The outcry so far is being led by Tunisia’s journalists’ union, which is calling for “the immediate release of all journalists and the rejection of intimidation against reporters.”
As well, on Facebook, thousands of Tunisians have launched a campaign to support the journalists and defend freedom of expression.
Stepping away, for a second, from this story’s basis in European soccer (it actually has very little to do with soccer despite the presence of Sami Khedira), the arrests of these journalists seems like a hangover from the Arab Spring.
A grassroots movement of people from various corners of the country’s population worked to depose dictators like Ben Ali in Tunisia, and Hosni Mubarak in Egypt, but now in these countries specifically, we see a divide growing between the aspirations of the secular population and those who elected Islamist governments to represent them.

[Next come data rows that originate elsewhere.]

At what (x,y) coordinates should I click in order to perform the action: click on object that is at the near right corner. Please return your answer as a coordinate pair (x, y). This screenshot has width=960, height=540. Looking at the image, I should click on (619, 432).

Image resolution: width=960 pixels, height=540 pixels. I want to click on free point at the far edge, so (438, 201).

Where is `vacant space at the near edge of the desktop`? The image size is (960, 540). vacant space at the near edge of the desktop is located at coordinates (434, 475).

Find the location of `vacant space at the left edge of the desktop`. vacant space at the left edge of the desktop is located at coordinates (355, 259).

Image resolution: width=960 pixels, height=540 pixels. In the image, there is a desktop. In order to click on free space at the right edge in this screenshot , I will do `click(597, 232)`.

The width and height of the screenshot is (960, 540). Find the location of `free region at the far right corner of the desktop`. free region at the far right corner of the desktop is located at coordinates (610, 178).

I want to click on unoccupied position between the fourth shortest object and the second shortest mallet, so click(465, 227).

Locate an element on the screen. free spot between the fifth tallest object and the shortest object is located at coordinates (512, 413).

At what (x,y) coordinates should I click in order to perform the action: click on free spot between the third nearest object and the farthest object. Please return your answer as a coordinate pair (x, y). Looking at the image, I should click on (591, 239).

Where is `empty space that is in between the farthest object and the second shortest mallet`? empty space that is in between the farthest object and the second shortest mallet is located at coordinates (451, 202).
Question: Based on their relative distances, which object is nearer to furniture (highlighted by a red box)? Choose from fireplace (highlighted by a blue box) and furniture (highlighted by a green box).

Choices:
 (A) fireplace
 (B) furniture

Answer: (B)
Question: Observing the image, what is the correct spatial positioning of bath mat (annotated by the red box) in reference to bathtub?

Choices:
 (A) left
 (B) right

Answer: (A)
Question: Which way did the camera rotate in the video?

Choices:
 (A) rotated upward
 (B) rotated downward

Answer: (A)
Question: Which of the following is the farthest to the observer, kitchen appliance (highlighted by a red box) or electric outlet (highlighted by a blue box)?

In Egypt, we’ve seen concerns arise about the future of the country’s tourism. There are worries that the new government will outlaw the wearing of bikinis and consuming alcohol. Members of the governing Muslim Brotherhood have said they are “not against personal freedoms,” but concerns persist among tourism operators about the more extreme Salafist party, who won more than 20 per cent of votes in the first two rounds of the country’s recent elections.
And now in Tunisia, we have this: a not-quite-nude photo so offensive personally to the public prosecutor that journalists can be thrown in jail simply for publishing it. The move has started a minor uprising against the prosecutor, but there’s no telling yet how much it will grow.
For now, though, I just find it interesting to note how an image like this, in certain parts of the world, can reveal such a profound ideological divide within a country’s population.